Hrmm, that’s weird, I have none of those for both repair up and down.
You get 3 projects of 50GB each both storage and egress. But if you still have your old account you may have had the 1TB project. I still have one of those. Keep in mind though that the free limit on the account total is still 150GB for both storage and bandwidth. But that should be plenty to test with.
There used to be a page where we could check stats from similar tests Storj did themselves. But last time I saw that was before the production launch. I have no idea whether these stats still exist somewhere.
I’m not entirely sure what’s going on. I guess it’s possible there are two separate explanations of why repair and normal transfers are slow on your node at that time, but that sounds unlikely.
I think the main issue is not that the uploads are slow. My node was overloaded so it was slow. The main issue is that somebody appears to have waited 10 minutes or longer for the upload to complete and my node was “one of the faster ones” and was not canceled.
Yeah, I get that, but if that were the case I would expect a flood of complaints. I think that is still more likely to be because the customer end was slow as well. Did you also see a lot of cancelled transfers during that time?
Over the two hour period (excluding repairs and audits):
“uploaded” 10025
“upload canceled” 81
“downloaded” 1088
“download canceled” 65
So, not a lot of cancels. Average times:
successful upload time: 514 seconds,
canceled upload: 431 seconds,
successful download: 154 seconds
canceled download: 315 seconds
At some point there were 3896 uploads at the same time.
This looks very strange to me. The way uploads are distributed to the nodes should mean that lots of nodes got very similar number of uploads per second (unless there is a way to choose “preferred nodes” and hammer only them, leaving everyone else idle, but I do not think that there is).
The fact that uploads were taking minutes for tiny files and still completing is also strange. To me this would indicate that lots of other nodes were slow (overloaded) as well. This also means that there uploads were actual customer traffic and not some kind of DoS attack (though the customer may have been trying to DoS the network, he appears to have been doing so using normal upload procedure).
During that time, uploads from multiple satellites were just as slow.
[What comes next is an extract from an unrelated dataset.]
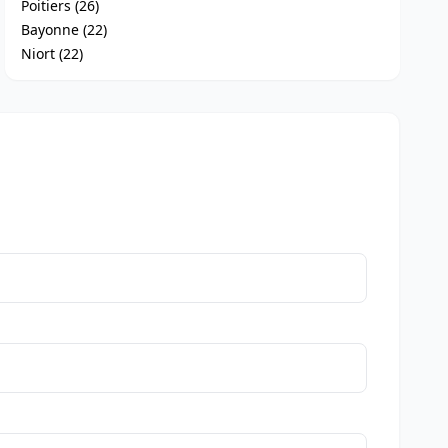
Poitiers (26)
Bayonne (22)
Niort (22)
All of the slow uploads could have been coming from the same customer, but this is not very likely - why would a customer use multiple accounts on different satellites at the same time and how did he get an account on “saltlake” which, to my knowledge, is a testing satellite?
i’ve seen something similar when i stall my pool dead with io, then there will be a point where i just get upload and downloads started, but almost no completed or none at all…
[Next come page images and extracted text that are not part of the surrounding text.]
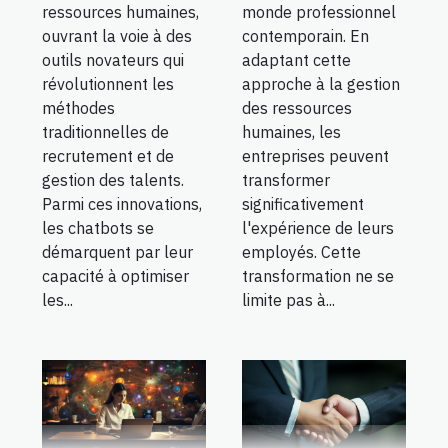
ressources humaines,
monde professionnel
ouvrant la voie à des
contemporain. En
outils novateurs qui
adaptant cette
révolutionnent les
approche à la gestion
méthodes
des ressources
traditionnelles de
humaines, les
recrutement et de
entreprises peuvent
gestion des talents.
transformer
Parmi ces innovations,
significativement
les chatbots se
l'expérience de leurs
démarquent par leur
employés. Cette
capacité à optimiser
transformation ne se
les...
limite pas à...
then when the system wakes back up, it will rapidly go through all of them.
haven’t really figured out why it happened, seems to maybe having been related to my arc min setting, which was like the default of 16MB or something and then it would flush the entire arc at one time which would lead to a near stall condition under already heavy load.
can’t say i track the up and downloads this way, so i got no idea about how many i get concurrent, you can give it a max… i’ve been thinking of doing that, but seems like i finally got everything back to an acceptable state.
i do know i have seen hundreds of started at one time over just 2 minutes in the logs… so its certainly possible, while my pool was stalled out… so thats a rough hole to dig out off…
So I’ve looked back at my log during the same time and all pieces finished quickly as normal. So I can’t really explain what happened. I doubt my setup is that much faster than yours. (Though I guess I do have SSD write cache)
Will the complete successfully though?
If so, I’d say it’s possible that the transfer actually finished a long time ago, but something is delaying the log write.
yeah it can be stalled for much longer than i would have thought… alexey mentioned an upload can wait up to like 30 minutes but maybe i misunderstood something there…
it will also ofc cancel or fail some of them, but it can like have hiccups where it basically doesn’t fail… just sort of stalls dead and then a few minutes later catchs up by just succeeding most of them… i can’t say all because i haven’t tracked them individually…
it also creates … obviously super high bandwidth spikes, because all of them is basically processed at one time.
But normally long tail cancellation would take care of cancelling the slowest transfers. If something like that happens you would expect all of them to be cancelled or error out.
I’ve had a suspicion for a while that a lot of cancelled transfers actually end up being logged as successful. Quite a while ago now when they changed how things were logged we all saw success rates jump to near perfect. Almost all SNOs who’ve reported these numbers show around 99% success. But we know that 10/39 downloads are cancelled and 30/110 uploads are. We should all be seeing much lower percentages than we are seeing. Maybe these are incorrectly logged as successful?
@Pentium100: Can you look up some of the pieces mentioned in the logs? Are they actually on your disks? Are they in trash? (you may need to wait until garbage collection is triggered for the corresponding satellite though)
that’s interesting, i’m still being troubled by semi random shutdowns, out of memory seems to occur every approximately 4 days in some cases.
but have been running with less than 1GB of RAM for those nodes… so maybe garbage collection simply uses more RAM, i can see on my main node it seems to spike at about 1.5GB for a short period before dropping back down.
going to try upping the allowed memory usage.
checked the docs system requirements, but doesn’t seem to mention RAM.
i do seem to remember it being 1GB but might be confusing that with cores.